2. Payments for LIC premium, provident fund, PPF, and Pension schemes

  • Under Section 80C, the deduction can be claimed on investment/payment for Life Insurance Premium, Provident Fund, PPF, Subscription to certain equity shares, Tuition Fees, National Savings Certificate, Housing Loan Principal, etc.
  • Under Section 80CCC, a deduction can be claimed towards payments made to an annuity plan of LIC or another insurer towards the pension scheme.
  • Under Section 80 CCD (1), deduction towards payments made to the pension scheme of the Central Government can be claimed.

Note: The combined deduction of only Rs 1.5 lakh under Section 80C, Section 80CCC, and Section 80 CCD (1) can be claimed.

3. Payments for the Central Government Pension scheme

Under Section 80 CCD (1B), a deduction up to Rs 50,000 towards payments made to the Pension Scheme of the Central Government, excluding deduction claimed under 80CCD (1), can be claimed.

Under Section 80 CCD2, a deduction towards contribution made by an employer to the pension scheme of the Central Government can be claimed. However, there are two conditions:

  • If the employer is a PSU, State Government, or others, the deduction limit is 10 percent of the salary.
  • If the employer is Central Government, the deduction limit is 14 percent of wages.

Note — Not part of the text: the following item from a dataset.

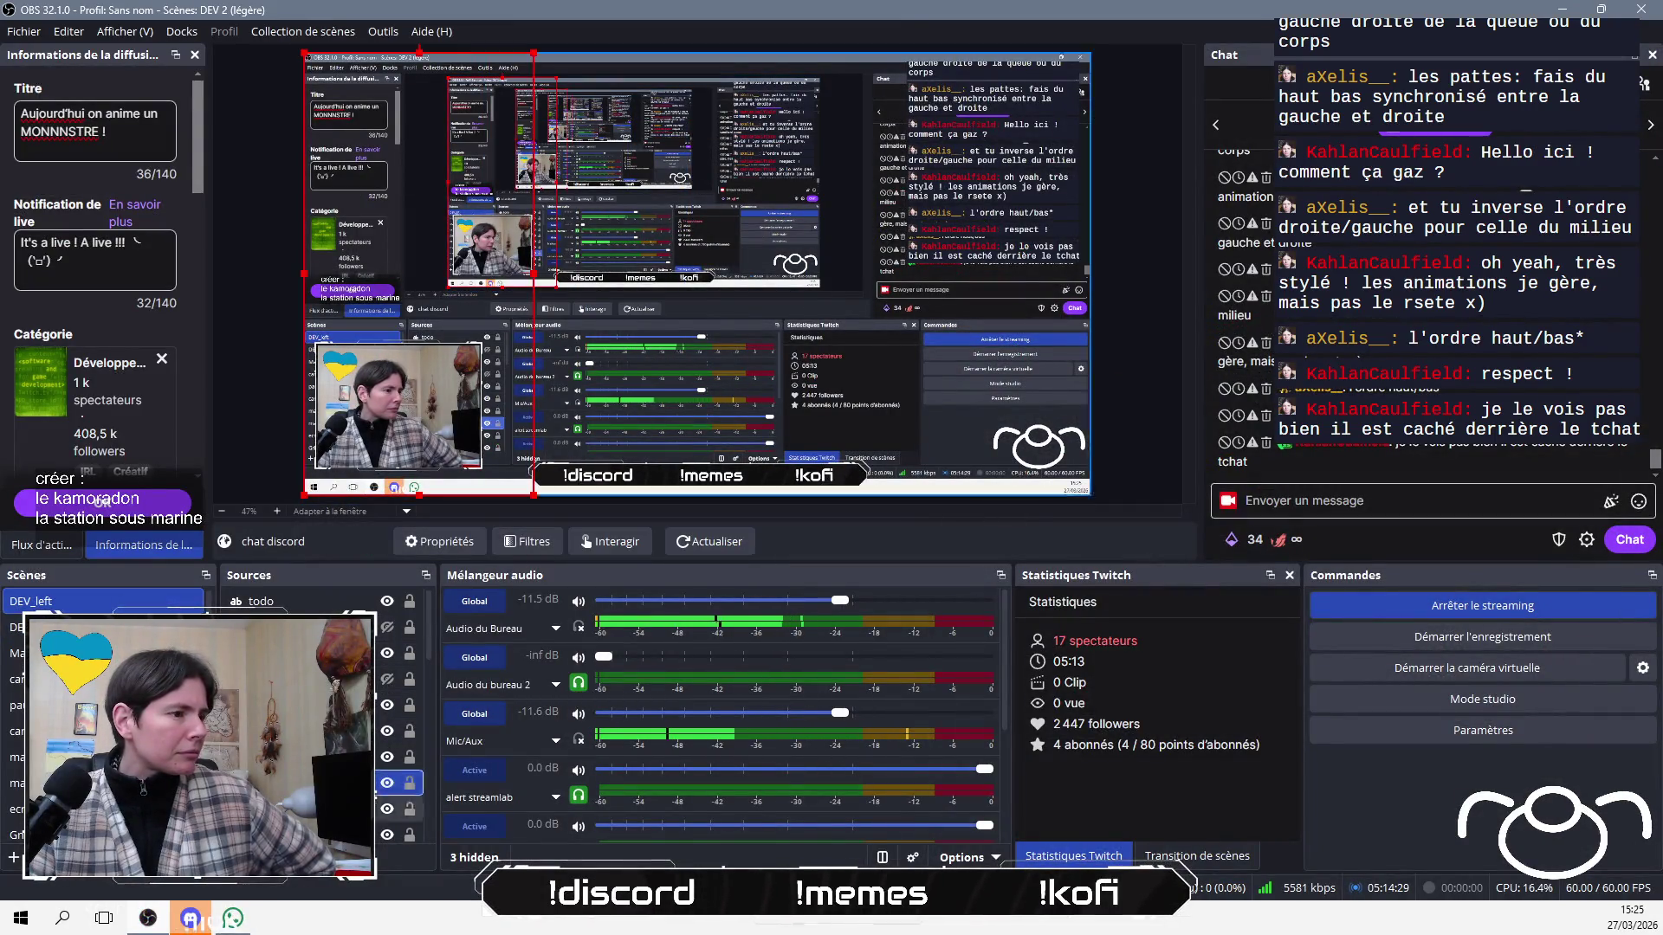
pyautogui.scroll(-3, 260, 719)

Also READ | Income Tax Return filing: 5 benefits of filing ITR even if your income is not taxable

4. Payment for health insurance premium

Under Section 80 D, deductions towards health insurance premiums and preventive health checkups can be claimed. However, there are various limits:

  • For Self/Spouse or Dependent Children or Patents: A deduction of Rs 25,000 can be claimed. This limit is Rs 50,000 in case any person is a senior citizen. Also, Rs 5000 deduction for preventive health checkups is allowed. However, this amount is not above the overall ceiling of the health insurance premium paid.
  • Even if no premium is paid on health insurance coverage, a deduction towards medical expenditure incurred on a senior citizen can be claimed. The deduction limit, in this case, is Rs 50,000.

5. Payment for maintenance/treatment of disabled dependent

Also, a deduction up to Rs 75,000 can be claimed instead of payments made for care or medical treatment of a disabled dependent or paid/deposited any amount under a relevant approved scheme. However, for persons with severe disabilities (80$ or more), the deduction limit is Rs 1.25 lakh.